Le reportage diffusé le 25 juin 2024 dans le journal Afrique de France 24, intitulé « Les maternités face au manque de personnel médical », tourné au Centre Hospitalier Universitaire Sylvanus Olympio (CHU SO) de Lomé, est entaché de plusieurs irrégularités.
Tout d’abord, France 24 a réalisé ce reportage sans autorisation du CHU SO, une violation élémentaire des règles de base du journalisme. De plus, la chaîne a diffusé des informations « matériellement fausses et non avérées », selon la plainte du Directeur Général du CHU SO, portant gravement préjudice à l’image de l’établissement et à la réputation du Togo.
L’absence d’accréditation de la part de France 24 est d’autant plus inacceptable que la chaîne n’a aucun correspondant permanent au Togo. En 2020, la HAAC avait déjà refusé une accréditation à Emmanuelle Sodji, présentée comme envoyée spéciale de France 24, pour ses « antécédents graves dans la couverture médiatique des événements sur le Togo ».

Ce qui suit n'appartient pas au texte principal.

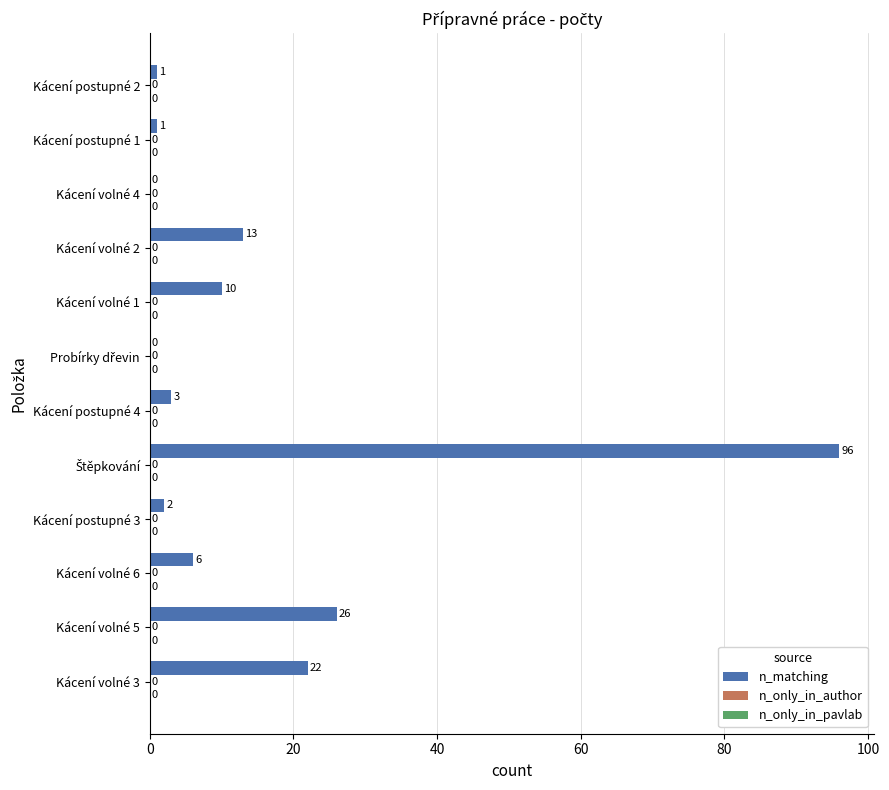

What is the greatest value displayed?

96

Malgré ce refus et les accusations de « fausses informations » pesant sur elle, Emmanuelle Sodji s’est de nouveau illustrée par des pratiques douteuses en 2023, lors de la couverture du procès dans l’affaire de l’assassinat du Colonel Toussaint Bitala MADJOULBA.
Le comportement de France 24 est d’autant plus regrettable qu’il intervient dans un contexte de tensions diplomatiques entre la France et le Togo.
La mise en demeure de la HAAC est une réponse ferme et nécessaire aux agissements de France 24. La chaîne a sept jours pour corriger son reportage et se conformer aux standards journalistiques internationaux.
Au-delà de cette affaire individuelle, il est important de s’interroger sur les dérives de certaines pratiques journalistiques. La recherche de sensationnel et la course à l’audience ne sauraient justifier la diffusion de fausses informations et le non-respect des règles élémentaires de déontologie.